Toyfair, the annual event where all the major toy companies display their products for trade buyers is coming up in February, but it is becoming clear that one major trend for 2011 will be the creation of toy brands based on popular video game/digital media brands. Companies like Sifteo and Smith & Tinker have been leaders in this area, but their products lack widespread brand awareness which makes it tough for them to connect with customers. What makes this latest crop of launches interesting is the fact that they are drafting on web hits like Angry Birds and Moshi Monsters.
Moshi Monsters Toys
Moshi Monsters is a wildly popular “virtual pet” service in the UK and is expanding into physical goods for the first time. Their range includes standard licensed fare like themed backpacks, but also some offerings that have codes that can be redeemed in the virtual world.
Angry Birds Toys
Angry Birds has become a phenomena and probably helped sell as many iPads as Apple’s expensive ad campaigns. Their virtual domination is not enough. Rovio, the parent company of Angry Birds has partnered with Mattel to release a board game version of the popular app. Part “Mousetrap” and part Jenga, the Angry Birds board game will likely be popular on school yards and in the lunch rooms of hundreds of tech startups.

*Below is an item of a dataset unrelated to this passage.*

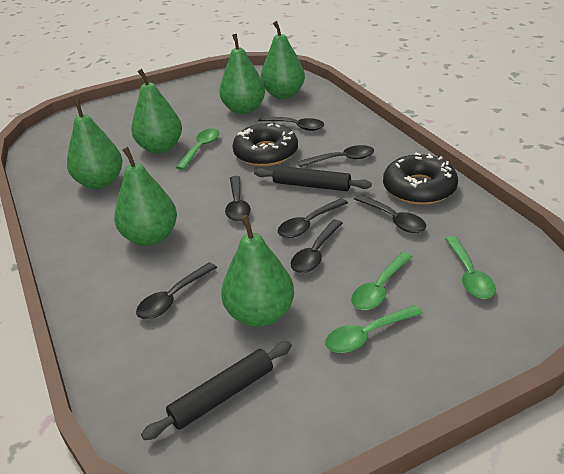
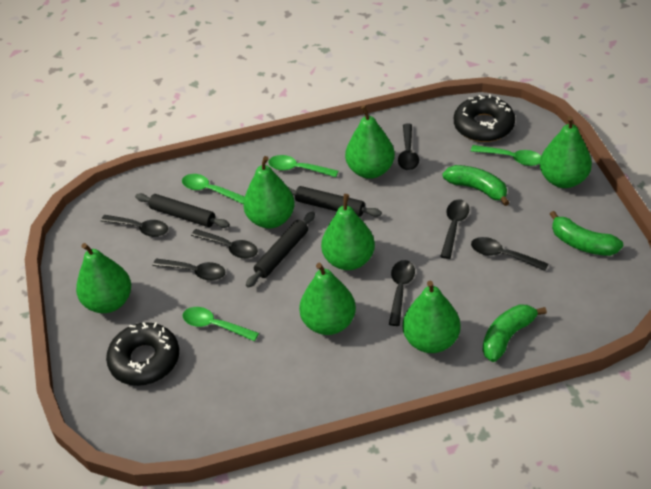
black rolling pin: 2 -> 3
green banana: 0 -> 3
green pear: 6 -> 7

Interestingly, Moshi and Rovio are both European companies. I wonder why US based Ngmoco and Zynga have not yet turned their virtual empires into cash generating tchotchkes.
Mattel Health Toys
Mattel is hedging its bets with branded and original “digitoys”. The “FunGoPlay” brand is Mattel’s attempt to turn the energy surrounding the Wii Fit, EA’s Sports Active, and the Kinect into a toy brand. These sports toys capture data about real world use and can then transfer it to a web service. Parents can now track active play time and kids can keep score in the real world.
I Can Haz Cheezeburger
Cheezeburger Inc isn’t a toy company per se, but their offerings are physical entertainment based off of digital content, in this case books and calendars created with funny crowdsourced images of cats. The company has grown a huge audience and recently raised $30MM from prominent investors.
For the last ten years physical products companies have made web presences for their brands to advertise and build an audience for their wares. It is exciting to see the roles reversed now where popular websites/games are creating physical souvenirs for their audiences.